Write out every line of the entries below word for word, omitting the pictures.

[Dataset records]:
►

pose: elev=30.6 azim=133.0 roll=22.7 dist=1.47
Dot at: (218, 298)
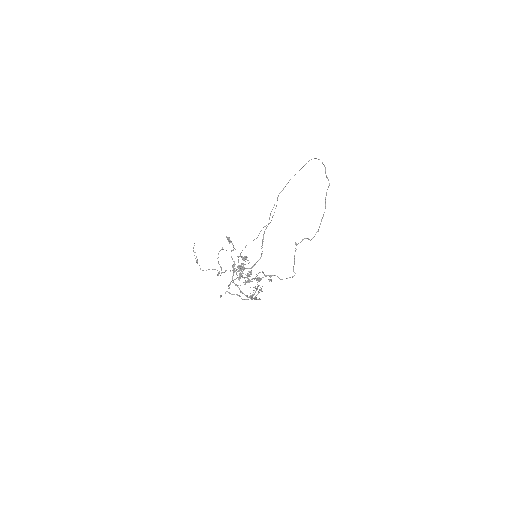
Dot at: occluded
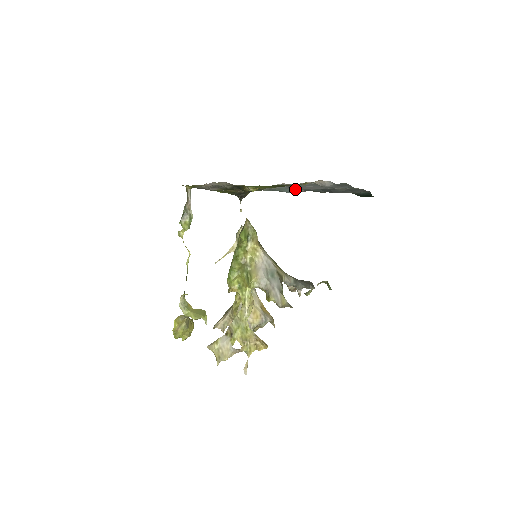
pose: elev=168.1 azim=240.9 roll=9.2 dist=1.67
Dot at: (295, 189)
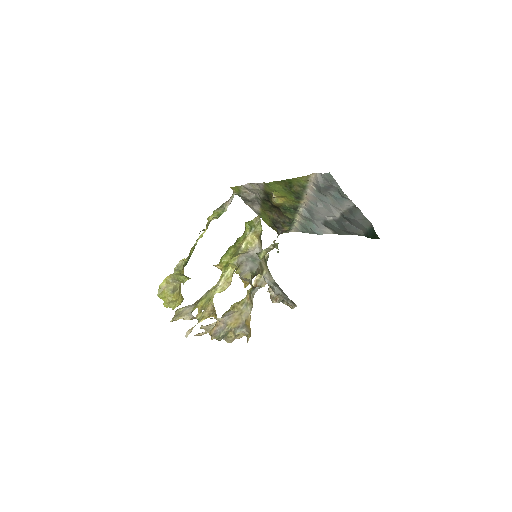
Dot at: (318, 223)
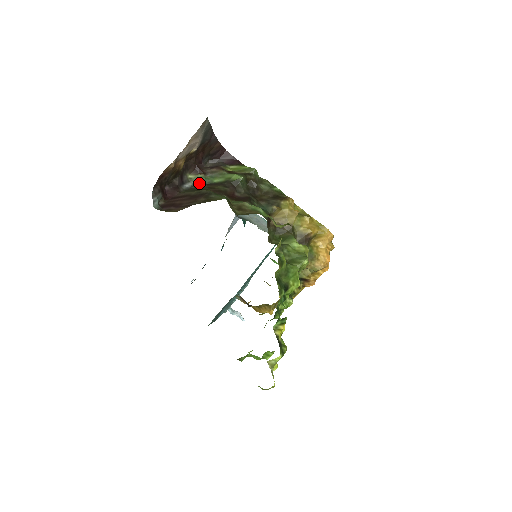
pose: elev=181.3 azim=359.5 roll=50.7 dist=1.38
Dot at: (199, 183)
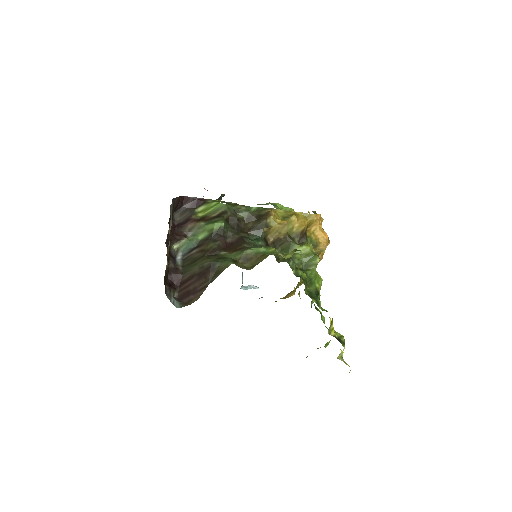
Dot at: (187, 248)
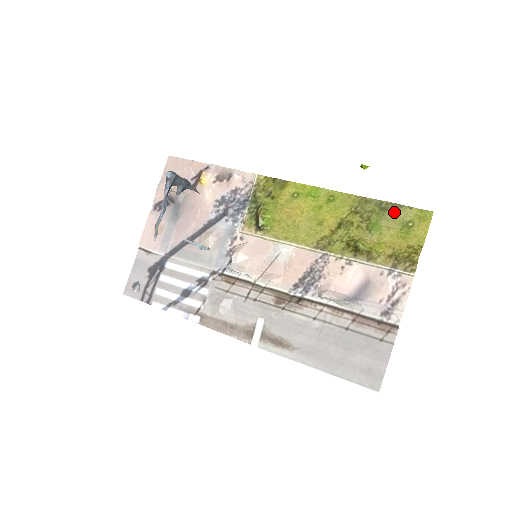
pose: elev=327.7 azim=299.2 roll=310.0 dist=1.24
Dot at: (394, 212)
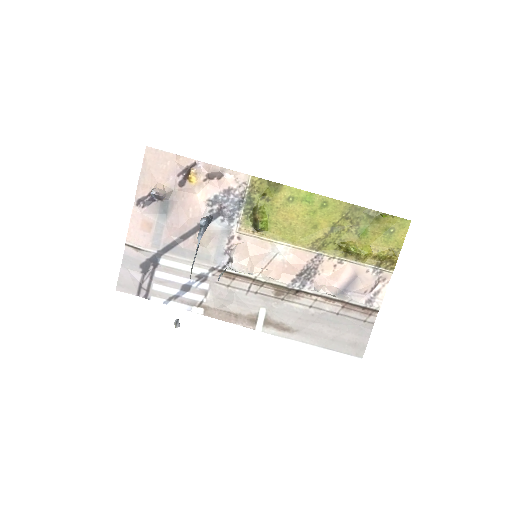
Dot at: (380, 220)
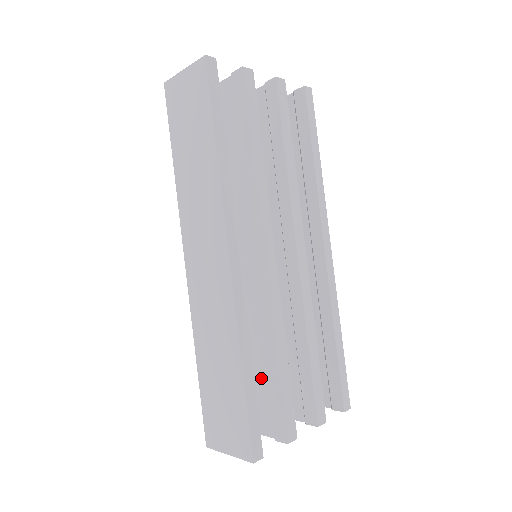
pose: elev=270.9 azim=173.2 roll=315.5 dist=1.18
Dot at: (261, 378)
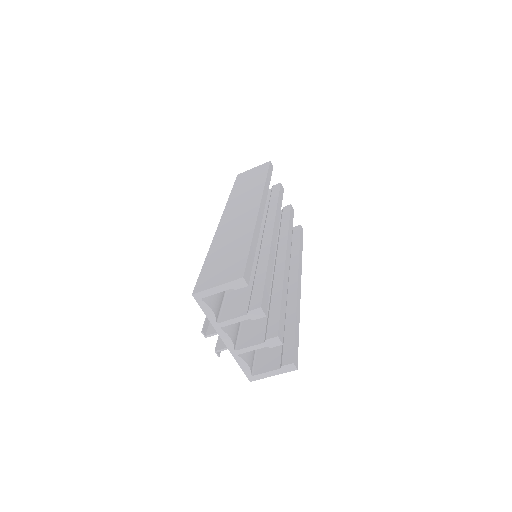
Dot at: (246, 287)
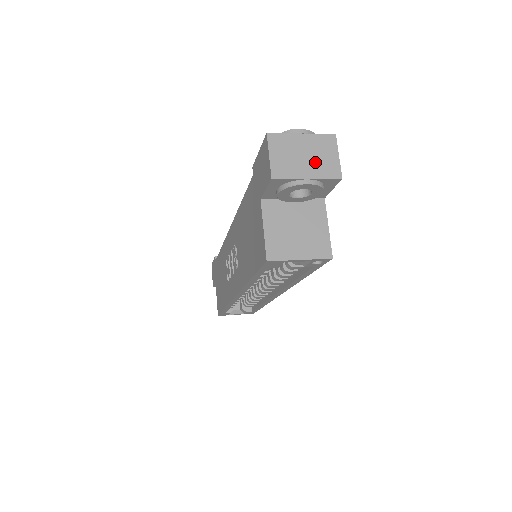
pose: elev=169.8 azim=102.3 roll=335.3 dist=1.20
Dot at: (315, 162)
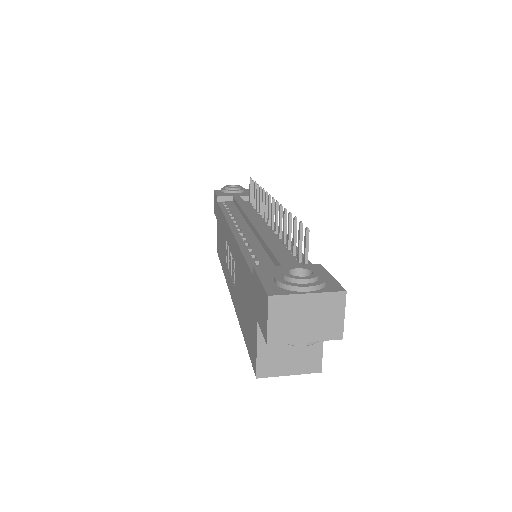
Dot at: (317, 324)
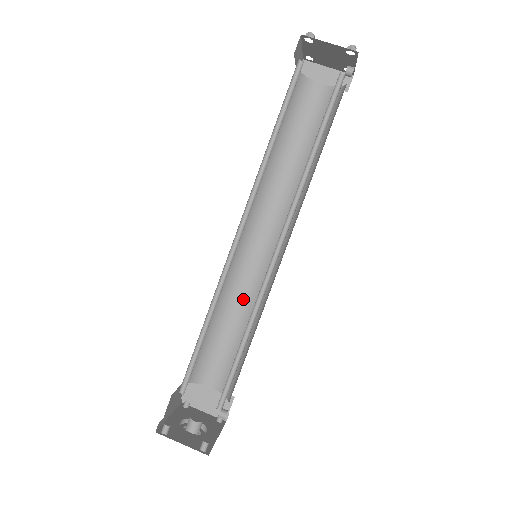
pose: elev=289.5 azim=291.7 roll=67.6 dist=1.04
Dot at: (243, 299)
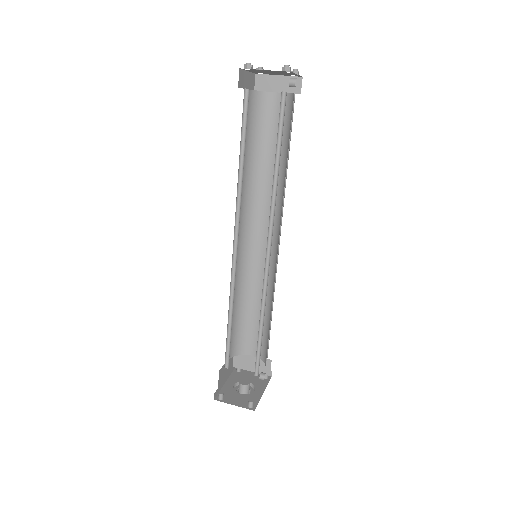
Dot at: (258, 287)
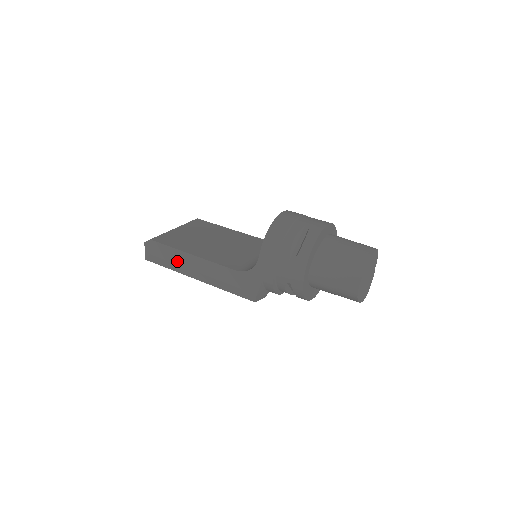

◄

[Expected answer]:
pose: elev=30.6 azim=133.0 roll=22.7 dist=1.47
Dot at: (218, 298)
Dot at: occluded
pose: elev=168.1 azim=240.9 roll=9.2 dist=1.67
Dot at: (295, 189)
Dot at: (318, 223)
pose: elev=181.3 azim=359.5 roll=50.7 dist=1.38
Dot at: (199, 183)
Dot at: (187, 248)
pose: elev=327.7 azim=299.2 roll=310.0 dist=1.24
Dot at: (394, 212)
Dot at: (380, 220)
pose: elev=270.9 azim=173.2 roll=315.5 dist=1.18
Dot at: (261, 378)
Dot at: (246, 287)
pose: elev=169.8 azim=102.3 roll=335.3 dist=1.20
Dot at: (315, 162)
Dot at: (317, 324)
pose: elev=289.5 azim=291.7 roll=67.6 dist=1.04
Dot at: (243, 299)
Dot at: (258, 287)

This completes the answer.